You want to assert in unit tests that specific messages were logged at the right level — without writing to a real console, file, or external service.

Solution

Use a test transport to capture log entries directly. This gives full access to the LogEntry structure (level, message, context, bindings) without brittle console output assertions.

ts
import { createLogger } from '@vielzeug/rune';
import type { LogEntry, Transport } from '@vielzeug/rune';
import { expect, it } from 'vitest';

function createTestTransport() {
  const entries: LogEntry[] = [];
  const transport: Transport = (entry) => entries.push(entry);
  return { entries, transport };
}

it('emits errors when enabled', () => {
  const { entries, transport } = createTestTransport();
  const log = createLogger({ logLevel: 'error', transports: [transport] });

  log.error('failure');

  expect(entries).toHaveLength(1);
  expect(entries[0].level).toBe('error');
  expect(entries[0].message).toBe('failure');
});

it('suppresses debug when logLevel is warn', () => {
  const { entries, transport } = createTestTransport();
  const log = createLogger({ logLevel: 'warn', transports: [transport] });

  log.debug('silent');
  log.warn('loud');

  expect(entries).toHaveLength(1);
});

it('includes pinned bindings in every entry', () => {
  const { entries, transport } = createTestTransport();
  const log = createLogger({ transports: [transport] }).withBindings({ requestId: 'abc' });

  log.info('ok');

  expect(entries[0].bindings).toMatchObject({ requestId: 'abc' });
});

When testing consoleTransport output directly, spy on the relevant console method:

ts
import { afterEach, expect, it, vi } from 'vitest';
import { consoleTransport, createLogger } from '@vielzeug/rune';

afterEach(() => vi.restoreAllMocks());

it('writes error to console.error', () => {
  const spy = vi.spyOn(console, 'error').mockImplementation(() => {});
  const log = createLogger({ transports: [consoleTransport({ timestamp: false })] });

  log.error('boom');

  expect(spy).toHaveBeenCalled();
});

Pitfalls

  • Asserting only on the final console payload can be brittle.
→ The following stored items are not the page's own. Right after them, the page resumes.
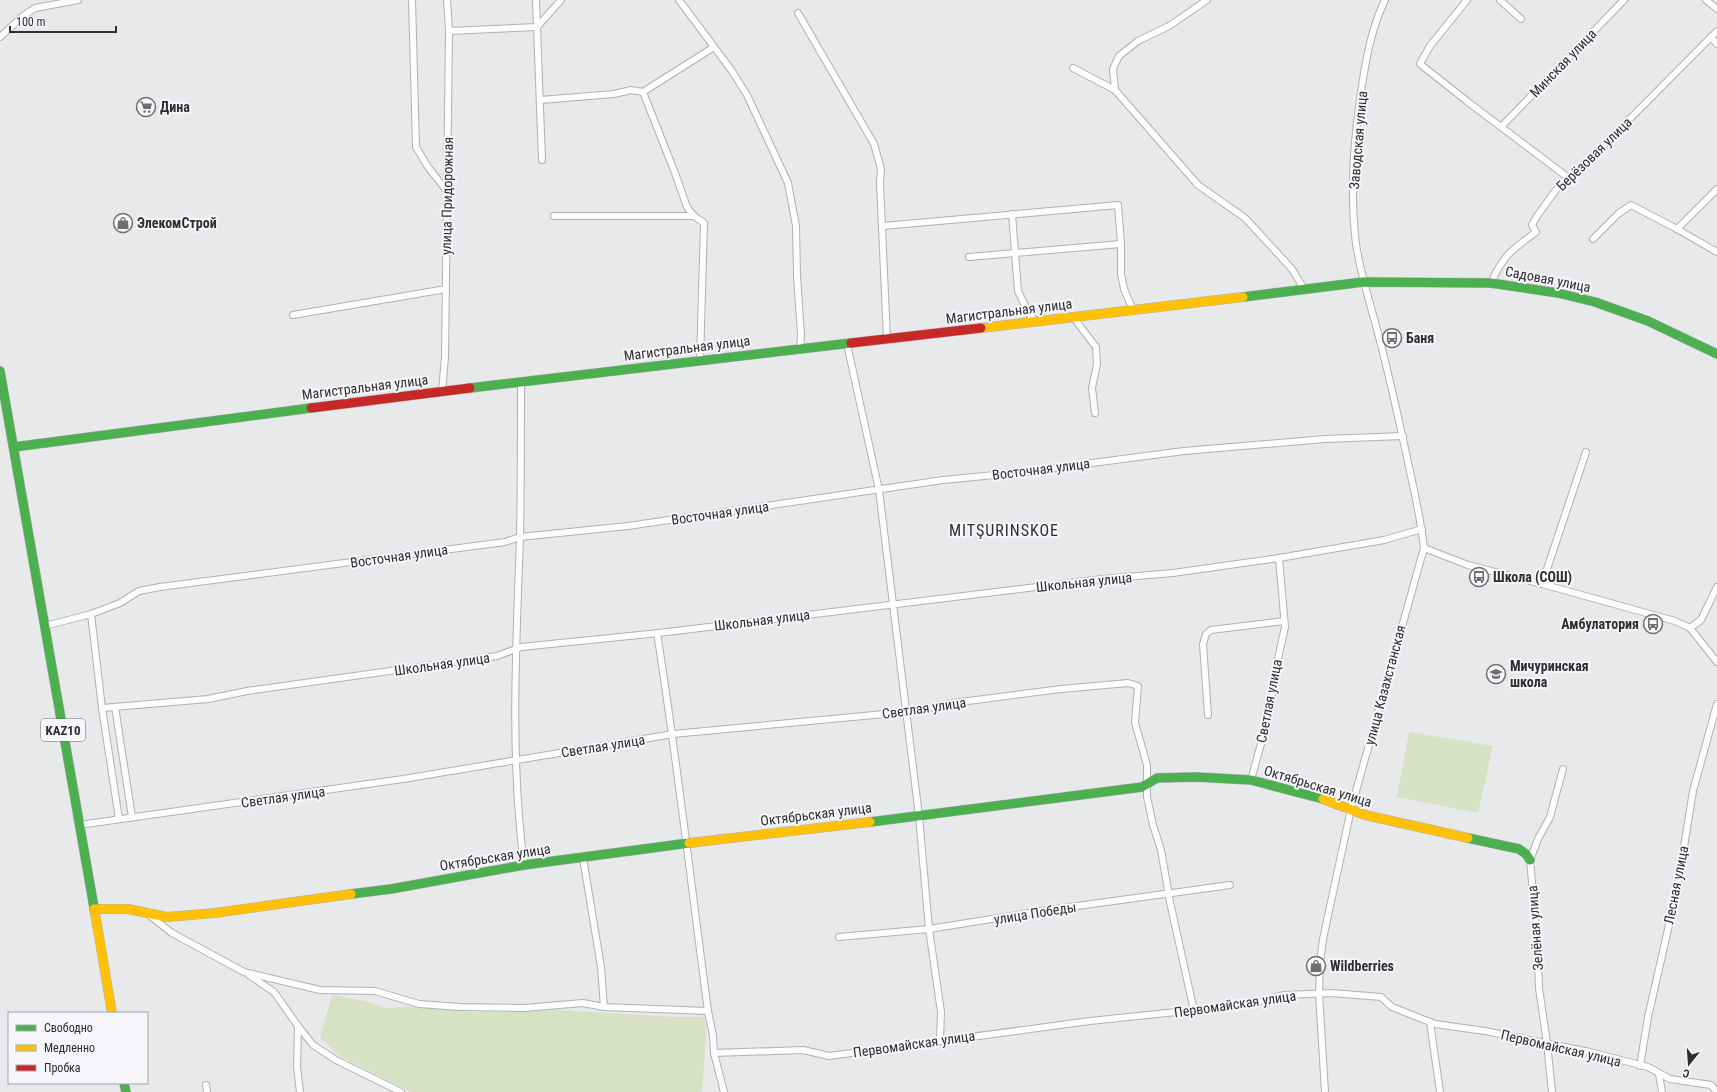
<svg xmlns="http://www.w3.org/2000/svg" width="1717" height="1092" font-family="'Roboto Condensed',sans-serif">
	<rect width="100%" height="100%" fill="#e8e9eb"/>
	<g fill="#d8e1c4">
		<polygon points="1409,732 1493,746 1478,813 1397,797"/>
		<polygon points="332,995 369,1002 383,1008 414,1007 467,1012 523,1012 559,1010 676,1017 705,1017 706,1037 702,1092 411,1092 340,1056 320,1038"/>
	</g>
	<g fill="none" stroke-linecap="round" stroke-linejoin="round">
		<defs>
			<g id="street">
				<polyline points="412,0 416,147 428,167 447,191"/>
				<polyline points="679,0 732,71 747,95 788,183 796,226 797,275 801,335 800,349"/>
				<polyline points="1467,0 1430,46 1420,64 1468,102 1570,179"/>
				<polyline points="1500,0 1521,19"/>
				<polyline points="1706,0 1717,9"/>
				<polyline points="798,13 874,144 881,169 880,183 887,339"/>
				<polyline points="449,31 537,27 536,0"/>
				<polyline points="0,37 23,16 35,8 78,0"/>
				<polyline points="1711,37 1717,44"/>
				<polyline points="1073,68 1115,90 1198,185 1245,218 1292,269 1304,289"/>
				<polyline points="1115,90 1113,69 1119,56 1138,41 1169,26 1207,0"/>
				<polyline points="643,92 714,47"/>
				<polyline points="540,100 614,94 631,90 643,92 675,173 687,207 694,216 704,223 700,361"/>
				<polyline points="1502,126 1624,0"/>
				<polyline points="542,160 537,27 561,0"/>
				<polyline points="1012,214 1018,291 1029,314 1036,322"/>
				<polyline points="554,216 694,216"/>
				<polyline points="883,226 1118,205 1121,244 1121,274 1124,289 1133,310"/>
				<polyline points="1677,229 1717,189"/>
				<polyline points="1593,239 1618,214 1631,205 1677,229 1717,252"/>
				<polyline points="969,257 1121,244"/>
				<path d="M1491,283C1504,254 1512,250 1536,232L1532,225L1537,216L1556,190L1576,173L1717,31"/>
				<polyline points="293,315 446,289"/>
				<polyline points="1073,317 1096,347 1097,364 1092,388 1095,413"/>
				<polyline points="847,344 879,490 919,816 929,929 941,1012 940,1040"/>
				<path d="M521,382C521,434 521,487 520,539C516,647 510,758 524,865"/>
				<polyline points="442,391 445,357 449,31 447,0"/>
				<polyline points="1424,548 1468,565 1542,584 1675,621 1690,628 1717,662"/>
				<polyline points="1542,584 1586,452"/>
				<polyline points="91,614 102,708 119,819"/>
				<polyline points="45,626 91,614 120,603 139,591 160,587 505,542 520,537 628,526 943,480 1015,473 1184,451 1325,439 1403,436"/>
				<polyline points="1690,628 1701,620 1717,587"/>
				<path d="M657,633C677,758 691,885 708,1011L713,1036L714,1053L724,1092"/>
				<polyline points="115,707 132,817"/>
				<polyline points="102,708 208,699 247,691 497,656 521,647 659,633 1102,579 1173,573 1279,558 1384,540 1422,529"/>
				<polyline points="1208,715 1203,644 1206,634 1211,630 1284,621"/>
				<polyline points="1251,780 1270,711 1275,672 1285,627 1279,558"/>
				<polyline points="79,825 403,779 673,734 906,712 953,703 1061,689 1128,683 1138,686 1135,723 1147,765 1147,797 1153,825 1161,850 1170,902 1194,1011"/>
				<polyline points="583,858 601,967 604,1007"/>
				<polyline points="149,915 172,933 244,972 320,990 375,991 419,1004 460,1007 524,1008 583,1003 604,1007 708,1011"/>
				<polyline points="839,937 929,929 1041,911 1230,885"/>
				<polyline points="249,975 274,992 298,1026 313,1045 336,1060 401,1092"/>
				<polyline points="1430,1022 1440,1092"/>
				<polyline points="298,1026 297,1067 300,1092"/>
				<polyline points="714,1053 803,1050 829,1056 1090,1021 1244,1005 1284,995 1332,993 1381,997 1392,1007 1435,1024 1485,1031 1590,1052 1648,1067 1670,1079 1711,1085 1717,1092"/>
				<polyline points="1640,1066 1648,1017 1677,890 1693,791 1717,704"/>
				<polyline points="1659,1074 1662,1092"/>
				<polyline points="206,1085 207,1092"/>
				<path d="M1325,1092L1319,993L1320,962L1323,939L1351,809L1424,548C1421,521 1415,494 1409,467C1400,425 1391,383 1380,341C1372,309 1361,277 1356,244C1350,195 1353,147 1360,99C1365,65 1370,31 1385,0"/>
				<polyline points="1552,1092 1547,1043 1539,988 1537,938 1530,860 1538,839 1550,817 1563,769"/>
			</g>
			<g id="fast">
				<polyline points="1243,297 1363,282 1491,283 1558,293 1595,302 1648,321 1717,354"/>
				<polyline points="0,371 95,913"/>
				<polyline points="470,388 851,343"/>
				<polyline points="14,447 311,408"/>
				<polyline points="870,822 1142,787 1157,778 1196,777 1251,780 1323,799"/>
				<polyline points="1468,838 1519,849 1526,854 1530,860"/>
				<polyline points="351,894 391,889 524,865 689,843"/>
				<polyline points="124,1083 126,1092"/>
			</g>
			<g id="slow">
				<polyline points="981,328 1243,297"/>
				<polyline points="1323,799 1365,815 1468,838"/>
				<polyline points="689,843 870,822"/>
				<polyline points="94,909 128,909 167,917 215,913 351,894"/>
				<polyline points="95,913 112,1013"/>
			</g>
			<g id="jam">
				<polyline points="851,343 981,328"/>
				<polyline points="311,408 470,388"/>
			</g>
		</defs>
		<use href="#street" stroke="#b0b1b2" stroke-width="8"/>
		<use href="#fast" stroke="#b0b1b2" stroke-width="10"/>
		<use href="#slow" stroke="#b0b1b2" stroke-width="10"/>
		<use href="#jam" stroke="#b0b1b2" stroke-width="10"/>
		<use href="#street" stroke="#fcfcfc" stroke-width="6"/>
		<use href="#fast" stroke="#4caf50" stroke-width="9"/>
		<use href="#slow" stroke="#ffc107" stroke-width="9"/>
		<use href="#jam" stroke="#c62828" stroke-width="9"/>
	</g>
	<defs>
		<symbol id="supermarket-ring" viewBox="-11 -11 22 22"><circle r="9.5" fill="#f5f5fa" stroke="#6f6f71" stroke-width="1.5"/><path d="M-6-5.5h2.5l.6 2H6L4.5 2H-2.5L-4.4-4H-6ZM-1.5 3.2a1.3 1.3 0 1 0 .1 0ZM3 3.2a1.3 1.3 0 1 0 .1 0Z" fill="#6f6f71"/></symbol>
		<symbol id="shop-ring" viewBox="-11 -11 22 22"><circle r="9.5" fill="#f5f5fa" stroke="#6f6f71" stroke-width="1.5"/><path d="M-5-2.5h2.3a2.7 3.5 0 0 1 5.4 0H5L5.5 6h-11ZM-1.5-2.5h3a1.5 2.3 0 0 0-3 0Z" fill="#6f6f71"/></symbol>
		<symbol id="bus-ring" viewBox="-11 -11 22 22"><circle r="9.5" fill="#f5f5fa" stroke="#6f6f71" stroke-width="1.5"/><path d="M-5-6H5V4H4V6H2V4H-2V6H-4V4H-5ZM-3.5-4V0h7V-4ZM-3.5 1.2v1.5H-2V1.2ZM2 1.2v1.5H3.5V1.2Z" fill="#6f6f71"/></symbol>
		<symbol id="school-ring" viewBox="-11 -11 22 22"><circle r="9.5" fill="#f5f5fa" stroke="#6f6f71" stroke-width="1.5"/><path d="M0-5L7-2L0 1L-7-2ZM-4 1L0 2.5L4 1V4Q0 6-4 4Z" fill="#6f6f71"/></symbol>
	</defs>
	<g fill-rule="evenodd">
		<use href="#supermarket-ring" x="135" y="96" width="22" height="22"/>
		<use href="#shop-ring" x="112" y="212" width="22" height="22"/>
		<use href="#bus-ring" x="1381" y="327" width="22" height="22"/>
		<use href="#bus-ring" x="1468" y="566" width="22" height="22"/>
		<use href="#bus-ring" x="1642" y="613" width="22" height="22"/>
		<use href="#school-ring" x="1485" y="663" width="22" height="22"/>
		<use href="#shop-ring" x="1305" y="955" width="22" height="22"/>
	</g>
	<g text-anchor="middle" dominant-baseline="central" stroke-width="4" stroke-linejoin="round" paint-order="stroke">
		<rect fill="#f5f5fa" stroke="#6a6a6d" stroke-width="1" x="41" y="719" width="44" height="22" rx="3"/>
		<g font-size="13" font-weight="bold" fill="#2e2e30">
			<text x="63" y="730">KAZ10</text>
		</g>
		<g font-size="14" fill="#2e2e30" stroke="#f5f5fa">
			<text transform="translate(1563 63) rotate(-46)">Минская улица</text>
			<text transform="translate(1358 140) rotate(-85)">Заводская улица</text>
			<text transform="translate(1594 154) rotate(-44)">Берёзовая улица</text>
			<text transform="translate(447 196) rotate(-89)">улица Придорожная</text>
			<text transform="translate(1548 279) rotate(11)">Садовая улица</text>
			<text transform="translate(1009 311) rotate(-7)">Магистральная улица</text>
			<text transform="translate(687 348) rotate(-7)">Магистральная улица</text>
			<text transform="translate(365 387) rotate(-7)">Магистральная улица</text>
			<text transform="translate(1041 469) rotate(-7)">Восточная улица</text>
			<text transform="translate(720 513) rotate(-8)">Восточная улица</text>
			<text transform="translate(399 556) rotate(-8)">Восточная улица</text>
			<text transform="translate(1084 582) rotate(-6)">Школьная улица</text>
			<text transform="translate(762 620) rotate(-7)">Школьная улица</text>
			<text transform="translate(442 664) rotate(-8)">Школьная улица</text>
			<text transform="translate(1385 685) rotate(-75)">улица Казахстанская</text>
			<text transform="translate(1269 701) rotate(-79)">Светлая улица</text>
			<text transform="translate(924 708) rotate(-8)">Светлая улица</text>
			<text transform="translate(603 746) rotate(-9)">Светлая улица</text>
			<text transform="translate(1318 786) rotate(17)">Октябрьская улица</text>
			<text transform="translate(283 797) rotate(-8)">Светлая улица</text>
			<text transform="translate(816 814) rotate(-7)">Октябрьская улица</text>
			<text transform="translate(495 857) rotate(-9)">Октябрьская улица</text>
			<text transform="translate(1676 885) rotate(-79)">Лесная улица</text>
			<text transform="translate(1035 913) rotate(-9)">улица Победы</text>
			<text transform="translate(1535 928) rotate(-94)">Зелёная улица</text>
			<text transform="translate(1235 1004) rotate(-8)">Первомайская улица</text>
			<text transform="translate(914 1044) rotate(-8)">Первомайская улица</text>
			<text transform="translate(1561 1048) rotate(13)">Первомайская улица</text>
		</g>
		<g font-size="14" font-weight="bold" fill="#2e2e30" stroke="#f5f5fa" text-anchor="start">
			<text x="160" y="107">Дина</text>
			<text x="137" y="223">ЭлекомСтрой</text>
			<text x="1406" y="338">Баня</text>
			<text x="1493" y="577">Школа (СОШ)</text>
			<text x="1639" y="624" text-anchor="end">Амбулатория</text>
			<text x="1510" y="666">Мичуринская<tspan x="1510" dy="16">школа</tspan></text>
			<text x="1330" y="966">Wildberries</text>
		</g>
		<g font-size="16" letter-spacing="1" fill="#2e2e30" stroke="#f5f5fa">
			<text x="1004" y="530">MITŞURINSKOE</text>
		</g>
	</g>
	<rect x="8" y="1012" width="140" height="72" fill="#f5f5fa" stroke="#a5a5a9"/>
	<rect x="16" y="1025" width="20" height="6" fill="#4caf50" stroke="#a5a5a9"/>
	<text x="44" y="1032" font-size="12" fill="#2e2e30">Свободно</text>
	<rect x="16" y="1045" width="20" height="6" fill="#ffc107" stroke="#a5a5a9"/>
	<text x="44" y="1052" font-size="12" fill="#2e2e30">Медленно</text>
	<rect x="16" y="1065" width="20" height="6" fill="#c62828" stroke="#a5a5a9"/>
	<text x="44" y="1072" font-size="12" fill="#2e2e30">Пробка</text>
	<g transform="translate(1689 1064) rotate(197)" stroke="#f5f5fa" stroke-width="3" paint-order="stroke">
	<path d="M0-3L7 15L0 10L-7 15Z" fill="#2e2e30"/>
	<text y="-6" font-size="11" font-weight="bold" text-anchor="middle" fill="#2e2e30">С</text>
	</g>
	<path d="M10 26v6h106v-6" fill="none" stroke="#2e2e30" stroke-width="2"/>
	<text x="16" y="26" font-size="12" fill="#2e2e30" stroke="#f5f5fa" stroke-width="3" paint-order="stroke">100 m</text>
</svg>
Prefer checking the message and structured context arguments rather than the exact badge formatting.
  • Remote handlers run asynchronously. If a test covers remote forwarding, await the microtask that delivers the handler call before asserting.
  • Log level filtering applies in tests. If the test logger is created with logLevel: 'error', logger.debug() calls produce no output — ensure the test logger level matches the calls under test.